ACTIVITY
Pull every line of the entries that has the word "axis".

Saved data entries
----------------

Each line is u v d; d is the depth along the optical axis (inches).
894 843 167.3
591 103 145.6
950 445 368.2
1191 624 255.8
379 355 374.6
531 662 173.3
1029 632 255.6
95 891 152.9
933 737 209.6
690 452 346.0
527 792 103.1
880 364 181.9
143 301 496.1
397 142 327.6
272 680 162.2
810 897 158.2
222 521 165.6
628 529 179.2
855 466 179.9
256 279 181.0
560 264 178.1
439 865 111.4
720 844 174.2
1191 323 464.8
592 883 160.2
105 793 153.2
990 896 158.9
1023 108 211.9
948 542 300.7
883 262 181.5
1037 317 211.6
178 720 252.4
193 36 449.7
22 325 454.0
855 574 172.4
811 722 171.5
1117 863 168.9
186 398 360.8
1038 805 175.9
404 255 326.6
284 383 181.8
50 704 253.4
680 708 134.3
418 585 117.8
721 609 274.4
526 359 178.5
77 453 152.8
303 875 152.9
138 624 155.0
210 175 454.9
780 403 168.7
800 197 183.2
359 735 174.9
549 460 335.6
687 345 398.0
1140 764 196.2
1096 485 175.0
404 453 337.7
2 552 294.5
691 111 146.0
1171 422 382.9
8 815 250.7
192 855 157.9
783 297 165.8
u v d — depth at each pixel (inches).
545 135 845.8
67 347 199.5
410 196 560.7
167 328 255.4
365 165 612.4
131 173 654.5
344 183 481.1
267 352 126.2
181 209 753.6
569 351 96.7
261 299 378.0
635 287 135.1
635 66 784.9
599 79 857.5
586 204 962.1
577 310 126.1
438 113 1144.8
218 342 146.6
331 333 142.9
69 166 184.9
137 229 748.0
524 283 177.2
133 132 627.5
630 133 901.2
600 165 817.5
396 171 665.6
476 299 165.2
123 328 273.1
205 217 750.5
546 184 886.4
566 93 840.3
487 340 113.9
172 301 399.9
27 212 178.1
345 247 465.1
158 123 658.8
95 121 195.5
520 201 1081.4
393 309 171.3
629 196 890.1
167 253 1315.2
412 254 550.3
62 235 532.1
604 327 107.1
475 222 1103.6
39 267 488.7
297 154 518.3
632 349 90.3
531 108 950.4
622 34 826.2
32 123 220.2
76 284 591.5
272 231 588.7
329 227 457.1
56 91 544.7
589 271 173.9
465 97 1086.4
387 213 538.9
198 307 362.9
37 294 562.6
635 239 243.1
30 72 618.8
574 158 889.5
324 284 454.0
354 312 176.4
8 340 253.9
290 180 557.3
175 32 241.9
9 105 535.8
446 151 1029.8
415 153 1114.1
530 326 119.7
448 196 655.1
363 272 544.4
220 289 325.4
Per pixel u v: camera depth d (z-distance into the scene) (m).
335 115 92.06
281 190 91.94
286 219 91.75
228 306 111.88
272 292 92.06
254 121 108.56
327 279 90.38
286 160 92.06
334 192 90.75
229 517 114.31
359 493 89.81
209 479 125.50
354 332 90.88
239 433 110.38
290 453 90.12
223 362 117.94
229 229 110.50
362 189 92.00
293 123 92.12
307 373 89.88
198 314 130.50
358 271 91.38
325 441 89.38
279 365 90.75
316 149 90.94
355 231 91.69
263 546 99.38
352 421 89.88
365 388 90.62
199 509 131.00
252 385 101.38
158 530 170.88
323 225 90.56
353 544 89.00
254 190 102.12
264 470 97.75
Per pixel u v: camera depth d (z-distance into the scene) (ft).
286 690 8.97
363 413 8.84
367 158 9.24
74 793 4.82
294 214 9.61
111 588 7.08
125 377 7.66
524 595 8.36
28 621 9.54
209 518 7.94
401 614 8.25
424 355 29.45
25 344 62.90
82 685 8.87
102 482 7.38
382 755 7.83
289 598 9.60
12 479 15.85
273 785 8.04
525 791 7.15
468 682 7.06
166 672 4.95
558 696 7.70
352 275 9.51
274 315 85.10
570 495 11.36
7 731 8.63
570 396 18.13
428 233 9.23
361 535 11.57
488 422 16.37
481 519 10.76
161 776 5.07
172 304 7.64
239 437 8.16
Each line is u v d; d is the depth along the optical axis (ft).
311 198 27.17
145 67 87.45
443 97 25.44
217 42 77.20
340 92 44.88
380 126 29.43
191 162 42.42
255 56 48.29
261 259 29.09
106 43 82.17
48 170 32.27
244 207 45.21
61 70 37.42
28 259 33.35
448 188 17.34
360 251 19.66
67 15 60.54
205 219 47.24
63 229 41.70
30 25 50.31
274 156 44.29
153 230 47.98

----------------

RESPONSE TO THIS EXERCISE
Each line is u v d; d is the depth along the optical axis (inches).
Each line is u v d; d is the depth along the optical axis (ft).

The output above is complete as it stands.